Last year the Information Commissioner’s Office ordered the council to get better at responding to Freedom of Information (FoI) requests, after revealing Bristol was one of the most complained about councils in the country. Some requests take many months before a response is ever sent.

Last month Tim O’Gara, director of legal and democratic services, faced questions about why he chose to appeal the notice, and without consulting councillors. Now a judge from the First-tier Tribunal has finally dismissed the appeal and urged the council to improve its responses to FoIs.

Judge Gilda Kiai said: “Significant delays can cause real difficulties to applicants, who often need information within a particular period of time for important reasons. It cannot be correct or fair for requests to not be dealt with for three years without any sanctions.”

Anybody has the legal right to request information from public authorities, such as councils, although some data is exempt. Responses to FoIs must be sent within a legal deadline of 20 working days, but in Bristol this often takes much longer, however response rates are improving.

The judge added: “The suggested action plan that preceded the enforcement notice would have required over three years to clear the backlog and ensure that requesters received responses to their FoI requests. The ICO did not consider this timescale to be reasonable, and we agree.”

The reason the council appealed was because a previous order from the Information Commissioner, known as a practice recommendation, didn’t explicitly mention the backlog of FoI requests — but then the enforcement notice did mention this. The practice recommendation said the council should improve responses within the legal deadline from 62 per cent to 90 per cent.

After this didn’t happen, the ICO issued an enforcement notice in March last year, which the council in its appeal said was “disproportionate and excessively punitive”. Complicating the problem is a lack of cash, which most councils have suffered with due to austerity since 2010.

This means there is less money to spend on staff dealing with FoI requests. According to the council, if the first order explicitly mentioned the backlog, then more resources would have gone on tackling that. The council also said an action plan was put in place to speed up responses.

However, the judge said a “vast number of messages” were sent between the council and the Information Commissioner about the backlog, before the enforcement notice. And the practice order, asking for 90 per cent compliance, would naturally have included the backlog. Following the judge’s ruling, one councillor said City Hall bosses should “stop hiding behind legal tricks”.

Liberal Democrat Councillor Nicholas Coombes, vice-chair of the audit committee, said: “BCC needs to be more open in the way it operates, so the public know what the council is doing and why. BCC should invite and welcome public involvement so that we can make better decisions.

“We are appalled at the build-up of unanswered FoI requests under the last administration, and that BCC chose to appeal the regulator’s enforcement notice rather than take their advice. BCC needs to stop hiding behind legal tricks and improve the FoI service, as recommended by the Information Commissioner.

“Political leaders need to continue our transformation of the council to welcome public scrutiny and involvement, so that fewer people resort to freedom of information requests. A genuinely open council makes better decisions and wastes less money on legal fees.”

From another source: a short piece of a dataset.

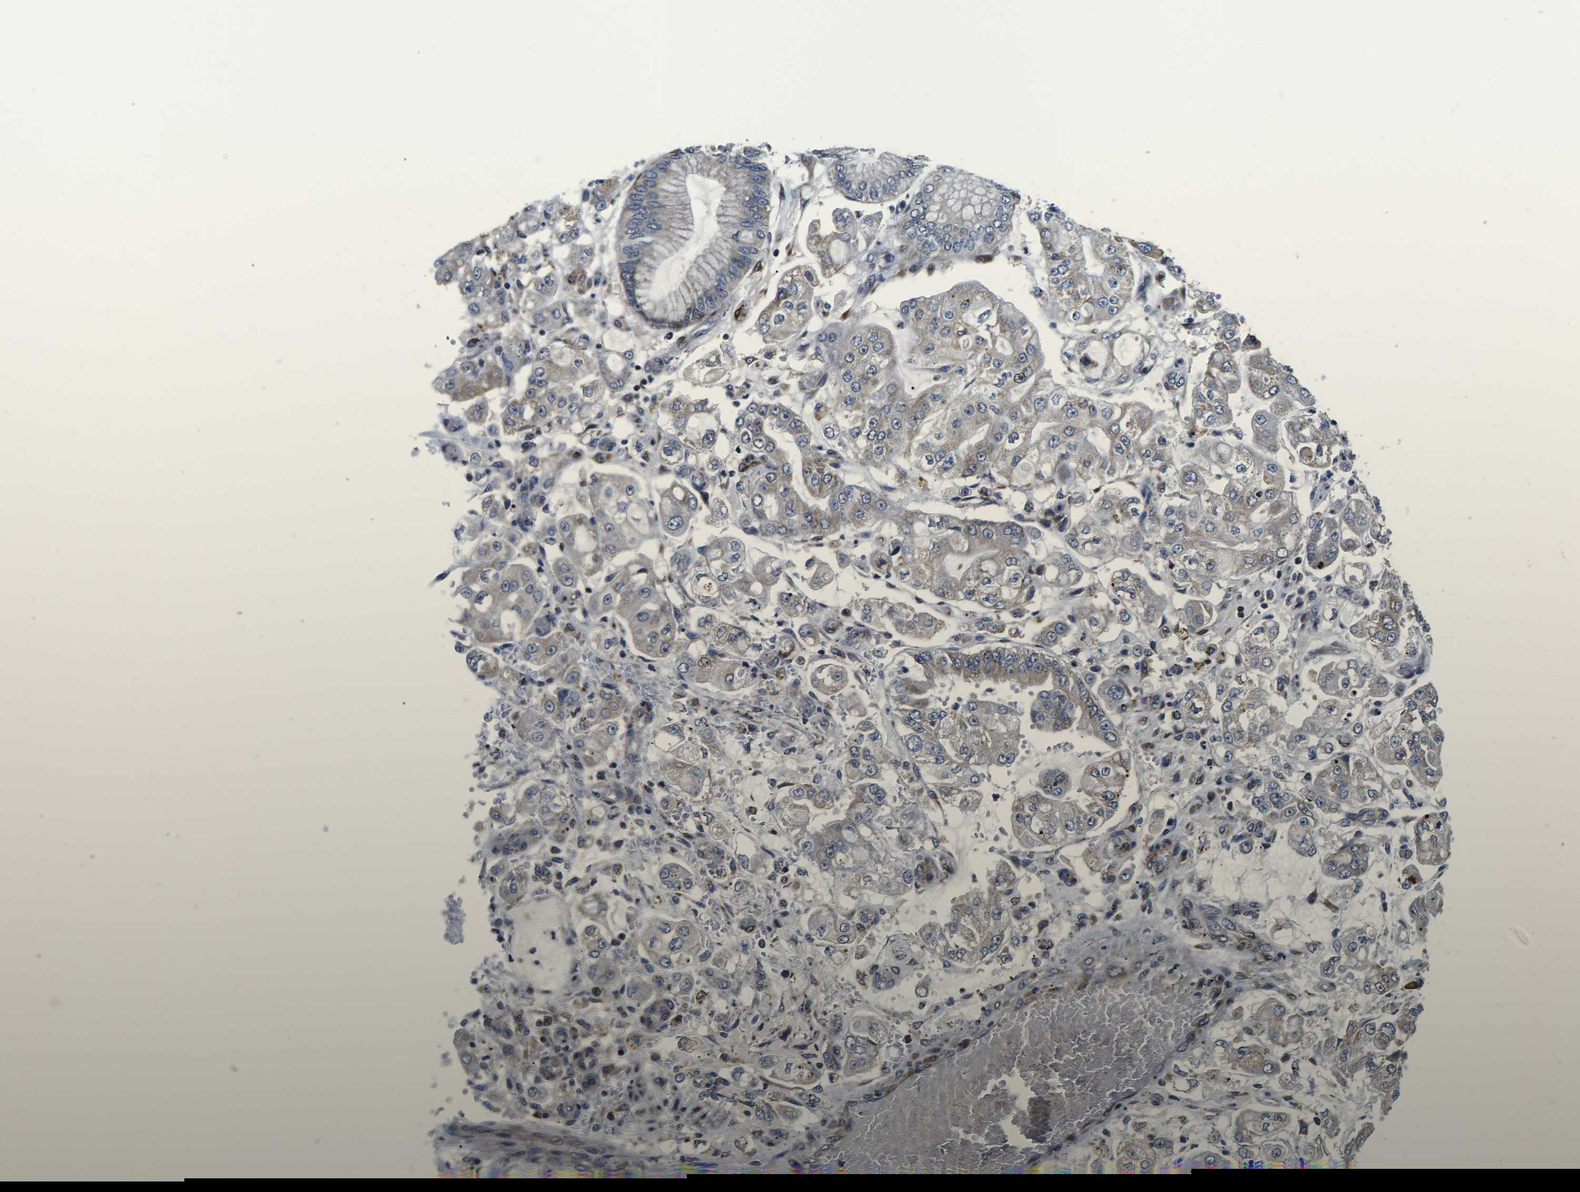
{"staining": {"intensity": "weak", "quantity": "<25%", "location": "cytoplasmic/membranous"}, "tissue": "stomach cancer", "cell_type": "Tumor cells", "image_type": "cancer", "snomed": [{"axis": "morphology", "description": "Adenocarcinoma, NOS"}, {"axis": "topography", "description": "Stomach"}], "caption": "This is an immunohistochemistry (IHC) micrograph of human stomach adenocarcinoma. There is no staining in tumor cells.", "gene": "CCNE1", "patient": {"sex": "male", "age": 76}}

An expert on FoIs previously said this could be the first time a public authority has ever appealed an enforcement notice from the Information Commissioner. According to the council, appealing the notice was done at “no net cost to the council”, and was handled in-house.

A spokesperson for Bristol City Council said: “An appeal of the enforcement notice was instigated based on legal advice and done so in line with the council’s constitution. The Tribunal dismissed the appeal and has published their decision online. We have and continue to work with the Information Commissioner’s Office to improve performance and will carry on with these efforts to deliver best practice in our processes.”